I wish I could put my finger on a specific example. Coming from Linux
I really struggled to understand how name spaces and file servers
worked together for some time. One day it just clicked, and I think it
was well worth learning, but compiling stuff isn't in the same class,
it's a means to an end and more of a chore. I take the perspective
that computers should reduce chores as much as they possibly can. ;)
i think the valid — and deep — question here is how
complicated a namespace one wishes to construct.
i see practical limits to how many entries a human can
understand. the machine of course, doesn't care.

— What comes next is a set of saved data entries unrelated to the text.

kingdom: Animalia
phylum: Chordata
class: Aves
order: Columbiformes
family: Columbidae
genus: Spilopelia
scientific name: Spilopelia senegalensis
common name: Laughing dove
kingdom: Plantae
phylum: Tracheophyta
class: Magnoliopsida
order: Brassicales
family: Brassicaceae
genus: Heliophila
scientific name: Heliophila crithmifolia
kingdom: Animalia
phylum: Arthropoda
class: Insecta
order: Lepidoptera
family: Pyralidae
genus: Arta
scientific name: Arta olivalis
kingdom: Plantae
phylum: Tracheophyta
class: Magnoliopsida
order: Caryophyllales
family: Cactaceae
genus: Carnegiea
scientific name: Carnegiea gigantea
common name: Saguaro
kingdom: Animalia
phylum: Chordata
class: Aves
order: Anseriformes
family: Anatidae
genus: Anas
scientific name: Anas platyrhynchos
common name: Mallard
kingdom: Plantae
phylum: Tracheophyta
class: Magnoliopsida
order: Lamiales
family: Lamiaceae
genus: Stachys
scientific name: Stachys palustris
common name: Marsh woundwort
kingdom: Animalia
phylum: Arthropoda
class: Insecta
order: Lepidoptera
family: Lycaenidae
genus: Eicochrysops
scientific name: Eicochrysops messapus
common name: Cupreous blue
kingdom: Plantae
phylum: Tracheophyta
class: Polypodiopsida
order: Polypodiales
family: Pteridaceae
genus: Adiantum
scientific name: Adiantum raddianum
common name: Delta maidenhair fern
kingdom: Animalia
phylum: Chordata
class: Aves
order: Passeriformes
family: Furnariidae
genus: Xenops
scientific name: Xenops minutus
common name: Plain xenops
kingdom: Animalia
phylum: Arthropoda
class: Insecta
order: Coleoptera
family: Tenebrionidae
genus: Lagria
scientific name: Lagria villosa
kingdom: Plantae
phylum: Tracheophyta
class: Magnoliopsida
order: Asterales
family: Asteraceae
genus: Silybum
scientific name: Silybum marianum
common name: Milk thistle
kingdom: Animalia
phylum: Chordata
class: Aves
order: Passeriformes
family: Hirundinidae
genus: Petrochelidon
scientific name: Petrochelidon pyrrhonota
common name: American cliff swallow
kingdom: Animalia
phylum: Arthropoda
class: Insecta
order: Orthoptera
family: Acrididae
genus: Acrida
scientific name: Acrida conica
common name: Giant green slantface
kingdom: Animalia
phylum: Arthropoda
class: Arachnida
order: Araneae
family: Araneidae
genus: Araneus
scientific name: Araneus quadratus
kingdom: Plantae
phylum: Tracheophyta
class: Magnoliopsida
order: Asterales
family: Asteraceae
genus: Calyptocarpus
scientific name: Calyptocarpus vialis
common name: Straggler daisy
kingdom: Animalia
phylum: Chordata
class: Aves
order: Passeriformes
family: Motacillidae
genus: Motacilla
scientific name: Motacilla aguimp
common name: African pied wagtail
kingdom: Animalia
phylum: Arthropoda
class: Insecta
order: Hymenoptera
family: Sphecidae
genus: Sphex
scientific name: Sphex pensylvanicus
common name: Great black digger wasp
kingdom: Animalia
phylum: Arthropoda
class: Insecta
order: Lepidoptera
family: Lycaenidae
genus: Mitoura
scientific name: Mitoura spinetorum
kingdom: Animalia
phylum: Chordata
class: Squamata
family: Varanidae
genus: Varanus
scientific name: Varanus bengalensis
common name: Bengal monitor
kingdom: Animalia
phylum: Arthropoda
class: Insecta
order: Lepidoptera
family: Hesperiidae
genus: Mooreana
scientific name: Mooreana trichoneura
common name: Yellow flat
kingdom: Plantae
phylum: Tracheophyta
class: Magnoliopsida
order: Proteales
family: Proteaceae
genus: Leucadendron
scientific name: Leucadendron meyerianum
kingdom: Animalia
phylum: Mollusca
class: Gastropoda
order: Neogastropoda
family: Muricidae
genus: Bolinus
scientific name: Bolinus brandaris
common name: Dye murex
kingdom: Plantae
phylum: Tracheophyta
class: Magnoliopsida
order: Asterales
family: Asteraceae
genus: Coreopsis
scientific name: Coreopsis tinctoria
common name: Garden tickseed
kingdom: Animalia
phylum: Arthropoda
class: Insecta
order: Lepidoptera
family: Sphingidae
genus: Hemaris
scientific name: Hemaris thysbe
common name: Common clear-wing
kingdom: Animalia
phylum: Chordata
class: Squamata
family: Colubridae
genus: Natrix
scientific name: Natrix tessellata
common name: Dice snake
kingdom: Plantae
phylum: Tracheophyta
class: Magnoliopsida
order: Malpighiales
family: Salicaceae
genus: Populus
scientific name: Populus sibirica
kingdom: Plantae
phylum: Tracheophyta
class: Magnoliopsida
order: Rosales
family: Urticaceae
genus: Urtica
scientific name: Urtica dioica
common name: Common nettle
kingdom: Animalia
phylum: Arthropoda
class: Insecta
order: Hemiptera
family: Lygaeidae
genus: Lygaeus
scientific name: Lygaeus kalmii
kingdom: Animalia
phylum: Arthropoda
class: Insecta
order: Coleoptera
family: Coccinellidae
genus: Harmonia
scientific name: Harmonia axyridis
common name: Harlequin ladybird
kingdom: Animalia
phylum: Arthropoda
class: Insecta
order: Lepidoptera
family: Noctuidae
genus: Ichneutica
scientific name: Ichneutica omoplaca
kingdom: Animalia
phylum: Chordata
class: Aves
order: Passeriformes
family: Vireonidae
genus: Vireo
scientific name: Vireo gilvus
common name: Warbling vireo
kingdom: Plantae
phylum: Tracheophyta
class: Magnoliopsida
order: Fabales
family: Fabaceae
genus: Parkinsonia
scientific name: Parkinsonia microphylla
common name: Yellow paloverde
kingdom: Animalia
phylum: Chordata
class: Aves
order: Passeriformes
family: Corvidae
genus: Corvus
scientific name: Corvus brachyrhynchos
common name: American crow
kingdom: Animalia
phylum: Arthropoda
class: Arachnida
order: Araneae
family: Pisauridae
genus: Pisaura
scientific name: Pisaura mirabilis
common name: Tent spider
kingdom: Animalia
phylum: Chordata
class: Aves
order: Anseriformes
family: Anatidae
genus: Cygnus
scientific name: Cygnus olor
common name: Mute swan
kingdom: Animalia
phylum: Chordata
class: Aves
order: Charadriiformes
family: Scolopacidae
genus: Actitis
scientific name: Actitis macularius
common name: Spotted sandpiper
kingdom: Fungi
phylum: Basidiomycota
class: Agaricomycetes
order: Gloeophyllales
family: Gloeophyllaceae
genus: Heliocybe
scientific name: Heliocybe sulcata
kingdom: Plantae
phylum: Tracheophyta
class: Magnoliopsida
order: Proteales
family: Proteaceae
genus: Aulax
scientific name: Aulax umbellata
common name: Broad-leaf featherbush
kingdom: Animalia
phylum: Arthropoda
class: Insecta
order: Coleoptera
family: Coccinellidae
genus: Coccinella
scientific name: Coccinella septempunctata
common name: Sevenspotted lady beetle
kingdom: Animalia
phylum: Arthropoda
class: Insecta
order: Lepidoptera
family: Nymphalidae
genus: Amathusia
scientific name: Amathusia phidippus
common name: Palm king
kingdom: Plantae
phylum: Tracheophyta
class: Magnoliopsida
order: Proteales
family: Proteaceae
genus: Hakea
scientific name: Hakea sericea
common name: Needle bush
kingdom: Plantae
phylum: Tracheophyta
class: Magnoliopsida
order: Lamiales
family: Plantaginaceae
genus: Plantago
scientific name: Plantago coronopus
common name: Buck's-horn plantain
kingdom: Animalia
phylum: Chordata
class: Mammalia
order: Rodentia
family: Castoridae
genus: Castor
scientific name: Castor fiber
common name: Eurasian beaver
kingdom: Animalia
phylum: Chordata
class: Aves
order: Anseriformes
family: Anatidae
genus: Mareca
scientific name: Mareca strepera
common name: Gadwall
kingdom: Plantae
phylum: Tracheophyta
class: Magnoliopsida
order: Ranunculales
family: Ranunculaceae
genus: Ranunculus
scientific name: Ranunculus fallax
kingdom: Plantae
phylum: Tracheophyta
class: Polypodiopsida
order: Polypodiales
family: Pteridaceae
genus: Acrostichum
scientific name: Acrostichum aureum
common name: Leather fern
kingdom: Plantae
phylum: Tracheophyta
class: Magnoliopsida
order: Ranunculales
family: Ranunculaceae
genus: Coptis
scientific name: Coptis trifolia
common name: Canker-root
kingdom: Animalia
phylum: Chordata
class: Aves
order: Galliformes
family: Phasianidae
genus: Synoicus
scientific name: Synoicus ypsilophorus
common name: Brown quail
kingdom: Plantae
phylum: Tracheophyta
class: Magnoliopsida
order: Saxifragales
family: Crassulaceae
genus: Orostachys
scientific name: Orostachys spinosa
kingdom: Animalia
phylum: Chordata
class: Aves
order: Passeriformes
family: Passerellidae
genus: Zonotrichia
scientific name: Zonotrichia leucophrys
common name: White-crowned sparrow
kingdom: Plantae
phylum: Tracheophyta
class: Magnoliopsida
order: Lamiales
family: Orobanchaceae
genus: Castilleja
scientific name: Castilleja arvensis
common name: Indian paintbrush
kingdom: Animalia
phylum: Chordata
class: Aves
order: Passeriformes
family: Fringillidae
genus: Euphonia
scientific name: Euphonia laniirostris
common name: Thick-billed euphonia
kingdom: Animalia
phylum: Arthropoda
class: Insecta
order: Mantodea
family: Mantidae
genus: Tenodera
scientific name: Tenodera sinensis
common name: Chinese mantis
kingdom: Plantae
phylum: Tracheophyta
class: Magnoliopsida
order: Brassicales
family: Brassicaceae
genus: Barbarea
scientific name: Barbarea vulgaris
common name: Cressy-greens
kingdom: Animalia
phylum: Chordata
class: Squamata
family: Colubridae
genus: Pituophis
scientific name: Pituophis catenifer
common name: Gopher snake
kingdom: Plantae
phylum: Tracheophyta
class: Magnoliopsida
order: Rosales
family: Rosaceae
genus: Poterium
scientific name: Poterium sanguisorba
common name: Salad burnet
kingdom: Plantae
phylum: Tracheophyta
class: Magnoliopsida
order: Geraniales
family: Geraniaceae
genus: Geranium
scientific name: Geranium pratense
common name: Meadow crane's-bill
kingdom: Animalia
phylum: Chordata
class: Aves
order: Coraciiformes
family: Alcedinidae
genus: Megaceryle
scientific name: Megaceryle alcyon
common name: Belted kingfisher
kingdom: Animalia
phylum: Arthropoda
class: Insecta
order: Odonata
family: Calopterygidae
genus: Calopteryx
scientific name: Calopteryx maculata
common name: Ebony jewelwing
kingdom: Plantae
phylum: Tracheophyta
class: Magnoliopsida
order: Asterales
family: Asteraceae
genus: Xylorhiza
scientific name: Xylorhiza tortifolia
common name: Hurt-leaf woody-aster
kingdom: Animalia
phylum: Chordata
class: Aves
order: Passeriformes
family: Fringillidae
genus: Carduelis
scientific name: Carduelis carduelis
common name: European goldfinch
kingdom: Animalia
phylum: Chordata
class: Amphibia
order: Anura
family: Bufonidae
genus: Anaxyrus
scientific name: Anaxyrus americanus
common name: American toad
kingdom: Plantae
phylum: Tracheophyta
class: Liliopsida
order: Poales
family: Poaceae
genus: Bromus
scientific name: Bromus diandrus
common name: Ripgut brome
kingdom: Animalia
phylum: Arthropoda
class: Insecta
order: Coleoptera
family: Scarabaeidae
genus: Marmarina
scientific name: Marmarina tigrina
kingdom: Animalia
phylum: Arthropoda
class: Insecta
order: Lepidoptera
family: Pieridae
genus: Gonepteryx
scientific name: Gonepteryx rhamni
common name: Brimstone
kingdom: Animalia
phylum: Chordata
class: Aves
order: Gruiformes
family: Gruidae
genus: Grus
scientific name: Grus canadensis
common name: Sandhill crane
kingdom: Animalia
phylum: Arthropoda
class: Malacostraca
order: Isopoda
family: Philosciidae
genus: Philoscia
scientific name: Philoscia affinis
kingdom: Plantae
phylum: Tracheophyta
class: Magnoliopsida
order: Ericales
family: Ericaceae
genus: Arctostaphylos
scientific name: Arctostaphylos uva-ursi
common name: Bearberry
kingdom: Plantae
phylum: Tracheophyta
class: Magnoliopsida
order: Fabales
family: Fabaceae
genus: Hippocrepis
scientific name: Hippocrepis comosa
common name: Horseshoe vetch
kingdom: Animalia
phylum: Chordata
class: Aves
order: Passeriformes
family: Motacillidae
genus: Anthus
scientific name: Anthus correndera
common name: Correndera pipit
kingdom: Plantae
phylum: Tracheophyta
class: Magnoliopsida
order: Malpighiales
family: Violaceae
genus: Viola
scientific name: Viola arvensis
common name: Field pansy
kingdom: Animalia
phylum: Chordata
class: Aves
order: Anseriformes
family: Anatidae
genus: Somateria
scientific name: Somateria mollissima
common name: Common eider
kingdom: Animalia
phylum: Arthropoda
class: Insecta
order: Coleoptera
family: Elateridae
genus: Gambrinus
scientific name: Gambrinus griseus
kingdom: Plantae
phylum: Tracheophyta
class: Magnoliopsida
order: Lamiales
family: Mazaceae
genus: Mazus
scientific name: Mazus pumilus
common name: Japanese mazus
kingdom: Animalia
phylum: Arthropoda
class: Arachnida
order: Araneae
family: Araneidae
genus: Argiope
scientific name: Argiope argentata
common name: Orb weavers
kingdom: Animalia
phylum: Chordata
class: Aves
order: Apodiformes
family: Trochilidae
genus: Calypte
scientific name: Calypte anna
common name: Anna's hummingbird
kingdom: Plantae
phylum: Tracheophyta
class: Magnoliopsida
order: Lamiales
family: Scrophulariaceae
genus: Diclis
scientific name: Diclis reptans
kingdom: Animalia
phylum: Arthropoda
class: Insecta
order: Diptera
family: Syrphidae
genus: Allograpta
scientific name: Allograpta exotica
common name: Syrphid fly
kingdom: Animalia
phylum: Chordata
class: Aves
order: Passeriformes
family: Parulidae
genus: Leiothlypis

Indeed, and a limit which varies from person to person, hence why I'm
fighting namespace growth. ;) You could say I'm trading one complexity
for another: arguing for growing system directories instead. I find a
good package manager helps a great deal with the filesystem. When you
can query to find which package a file comes from, then query on the
package name to find the docs, config files, executables, anything you
want by filename and then some, that's quite a help with organising.
You know... /opt style might not be so bad after all. It may make the
namespace a long list, but it would be a list which could very easily
be grepped for package name and I'm sure quite a simple script could
find which package a file in the 'bound tree' is really in.
--
Simplicity does not precede complexity, but follows it.